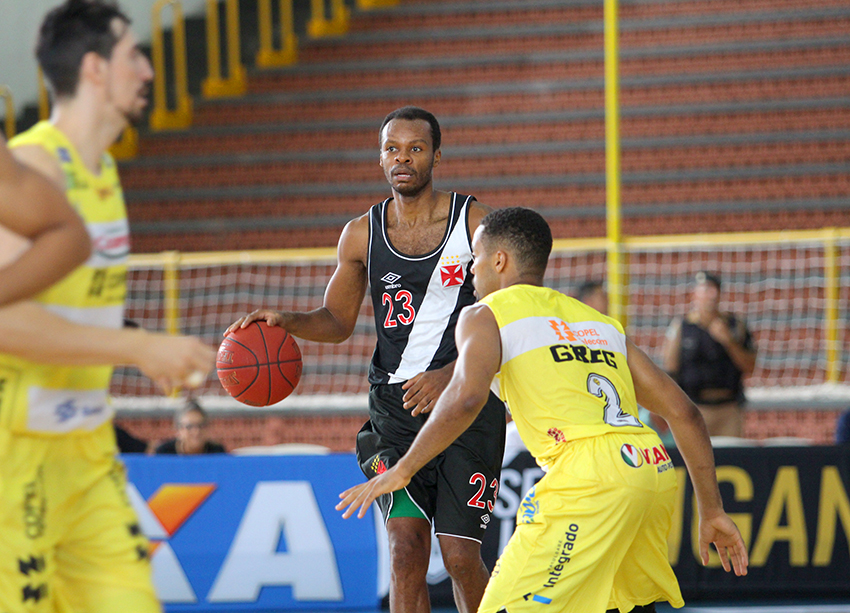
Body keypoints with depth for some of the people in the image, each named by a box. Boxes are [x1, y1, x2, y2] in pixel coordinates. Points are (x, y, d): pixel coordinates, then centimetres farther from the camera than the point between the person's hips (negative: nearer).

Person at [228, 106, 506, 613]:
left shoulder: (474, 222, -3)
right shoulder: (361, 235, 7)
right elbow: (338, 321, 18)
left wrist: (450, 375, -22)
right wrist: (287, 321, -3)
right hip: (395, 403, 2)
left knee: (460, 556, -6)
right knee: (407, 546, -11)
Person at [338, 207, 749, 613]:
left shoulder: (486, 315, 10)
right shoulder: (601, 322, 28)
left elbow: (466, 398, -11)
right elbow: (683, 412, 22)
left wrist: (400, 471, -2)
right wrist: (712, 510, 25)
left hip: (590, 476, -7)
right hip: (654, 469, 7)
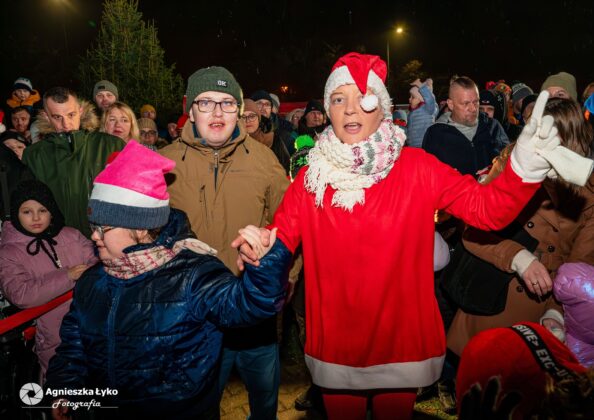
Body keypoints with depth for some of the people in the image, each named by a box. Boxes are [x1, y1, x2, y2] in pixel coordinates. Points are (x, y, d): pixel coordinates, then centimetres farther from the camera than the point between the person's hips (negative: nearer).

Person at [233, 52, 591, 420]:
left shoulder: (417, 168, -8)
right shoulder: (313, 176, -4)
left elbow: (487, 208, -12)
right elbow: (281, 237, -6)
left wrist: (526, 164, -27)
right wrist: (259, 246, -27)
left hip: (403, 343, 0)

==

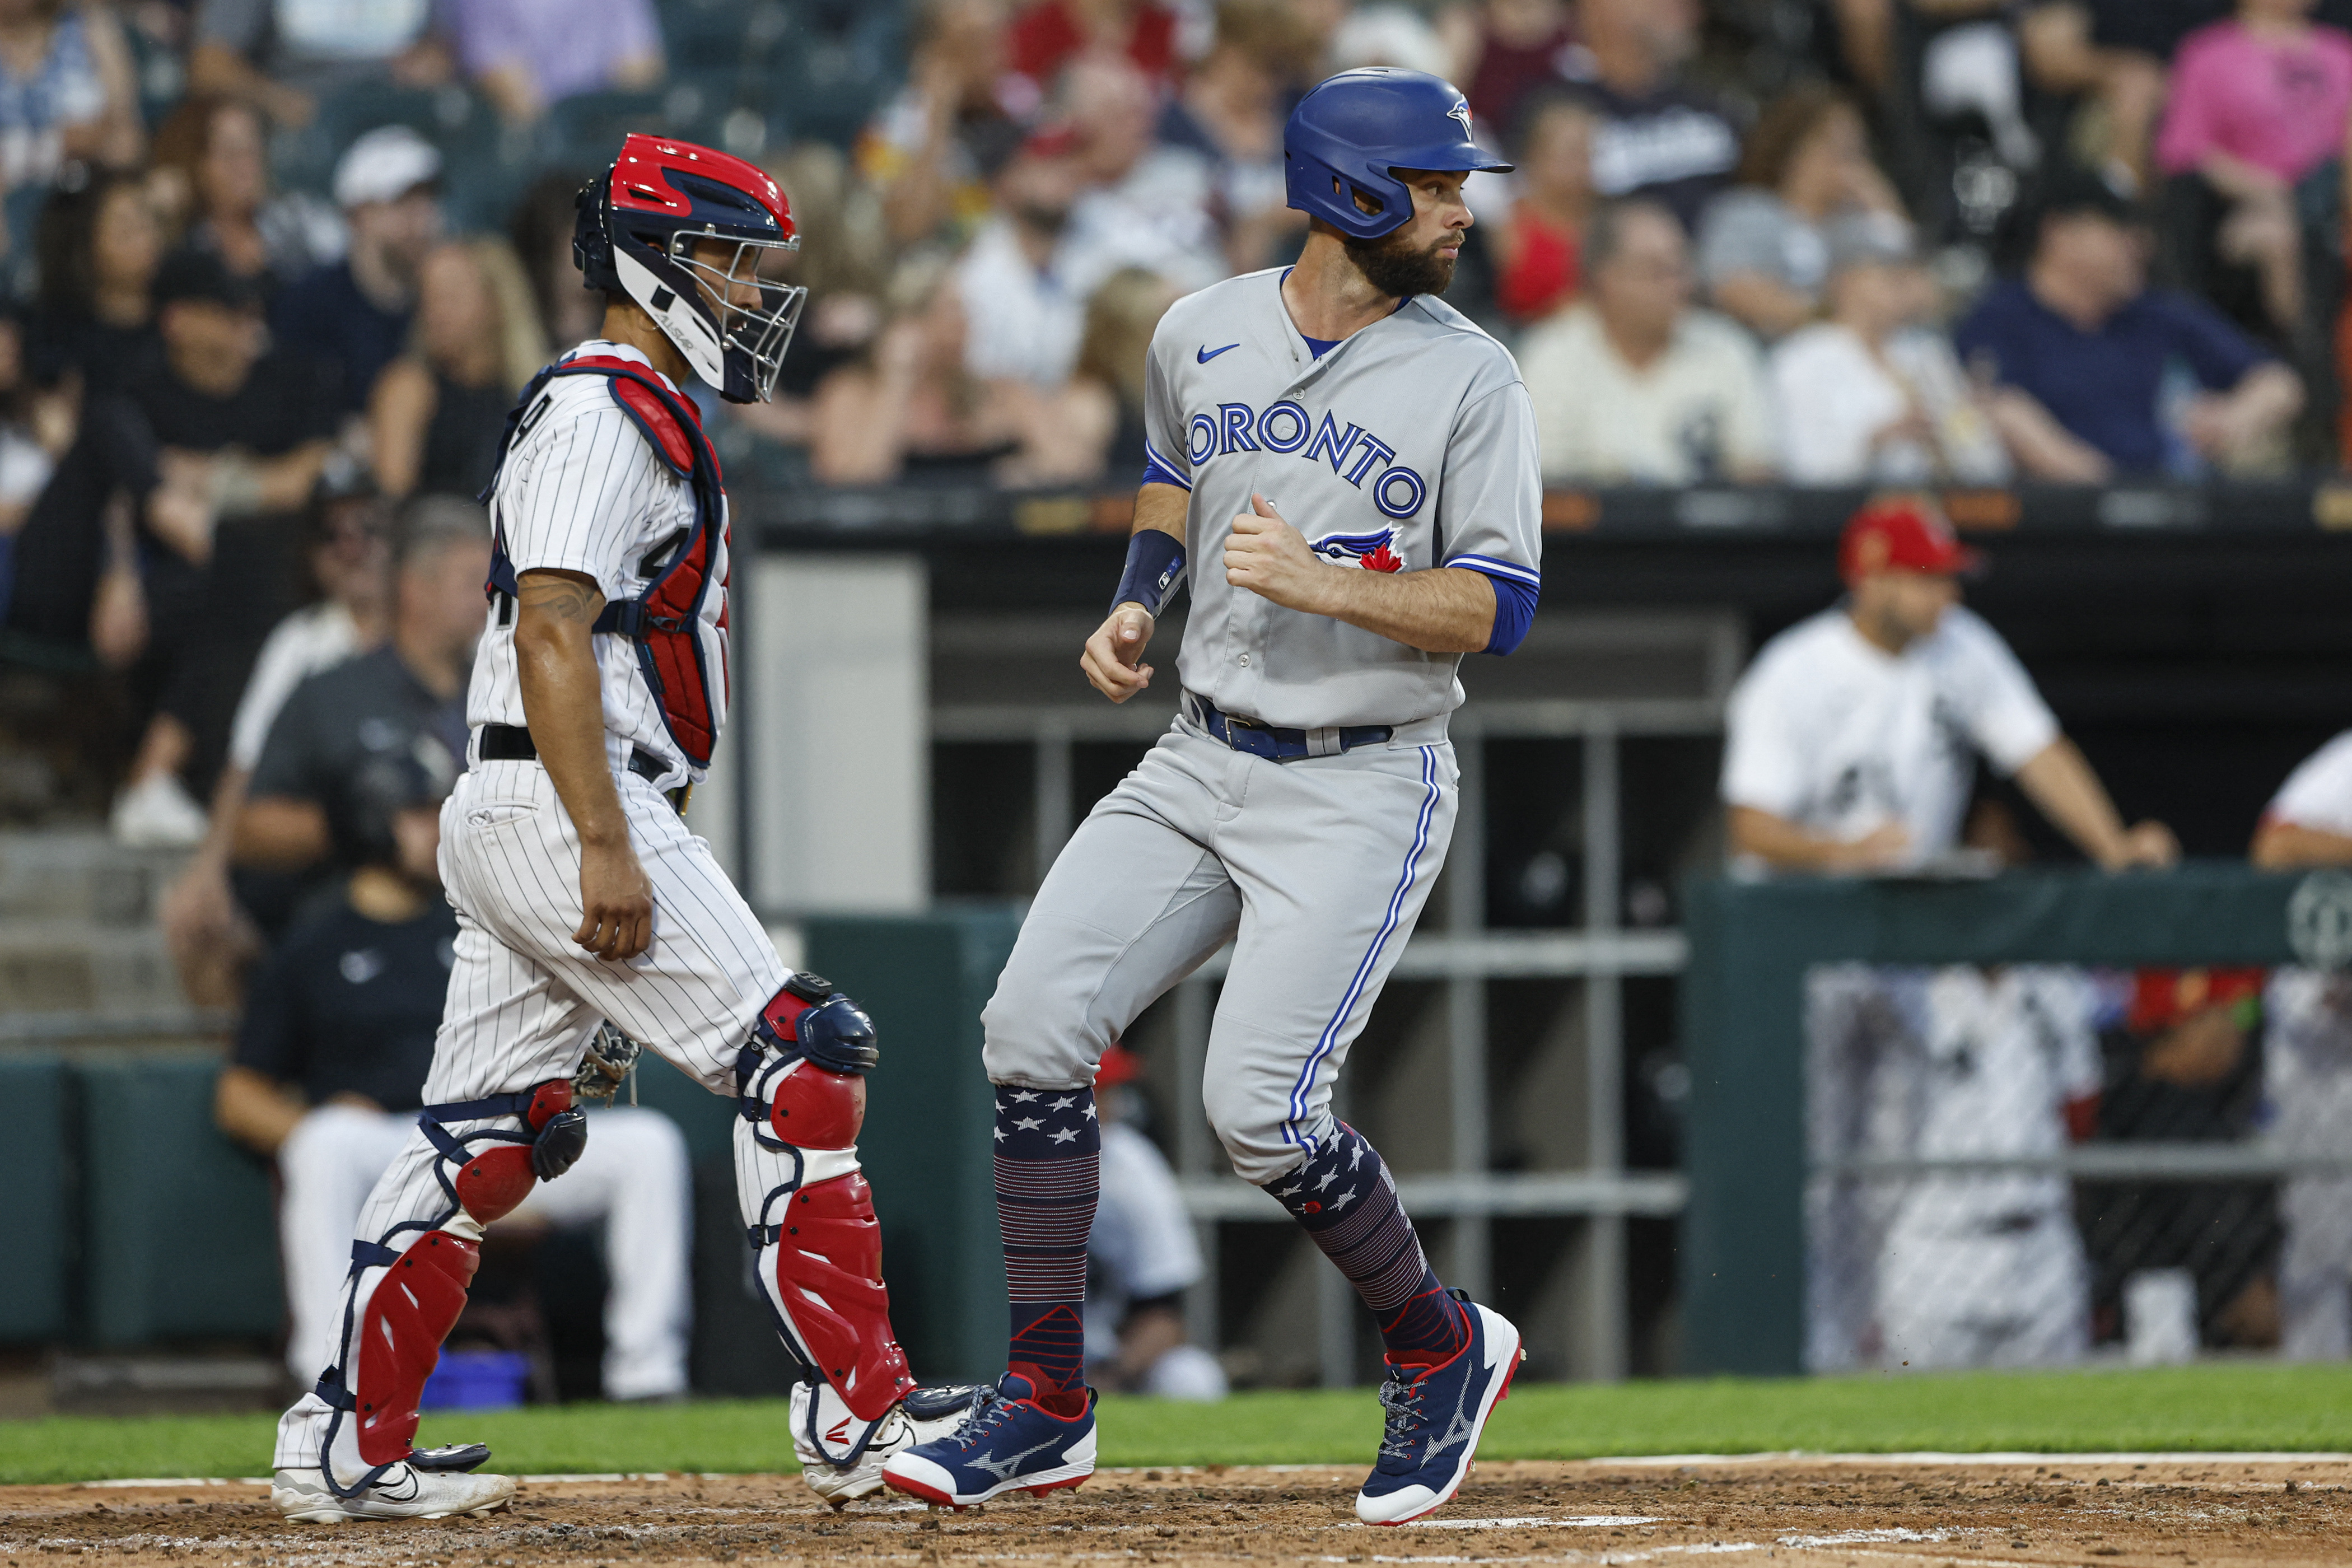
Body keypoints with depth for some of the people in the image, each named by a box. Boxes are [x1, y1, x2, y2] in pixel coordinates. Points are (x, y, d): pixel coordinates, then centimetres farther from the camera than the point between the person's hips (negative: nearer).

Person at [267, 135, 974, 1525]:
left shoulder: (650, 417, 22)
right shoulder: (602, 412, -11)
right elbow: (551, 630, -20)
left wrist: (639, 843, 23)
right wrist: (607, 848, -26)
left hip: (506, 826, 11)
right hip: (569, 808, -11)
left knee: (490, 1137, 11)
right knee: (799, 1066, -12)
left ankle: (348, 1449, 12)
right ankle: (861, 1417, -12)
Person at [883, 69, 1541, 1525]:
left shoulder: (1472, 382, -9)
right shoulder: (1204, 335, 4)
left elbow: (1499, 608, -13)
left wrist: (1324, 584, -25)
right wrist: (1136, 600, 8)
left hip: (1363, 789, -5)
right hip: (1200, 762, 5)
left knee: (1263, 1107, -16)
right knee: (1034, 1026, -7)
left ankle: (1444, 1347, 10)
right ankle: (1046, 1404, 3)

▶ _What to do_
Echo every line from the one containing "left wrist: (400, 471, -2)" down to the one containing "right wrist: (259, 246, -27)", both included. Leave out the picture lines.

▶ _Task solution_
left wrist: (400, 471, -2)
right wrist: (712, 510, 25)
left hip: (590, 476, -7)
right hip: (654, 469, 7)
Body keypoints with depth for some of the people in the image, each named by a box. Boxes are [x1, y1, x2, y2] in pixel coordinates. Points are (x, y, d): pixel coordinates, then centimetres farther from the camera than the point between the person's hips (negative: nearer).

Person at [233, 52, 591, 420]:
left shoulder: (417, 168, -8)
right shoulder: (313, 176, -4)
left elbow: (487, 208, -12)
right elbow: (281, 237, -6)
left wrist: (526, 164, -27)
right wrist: (259, 246, -27)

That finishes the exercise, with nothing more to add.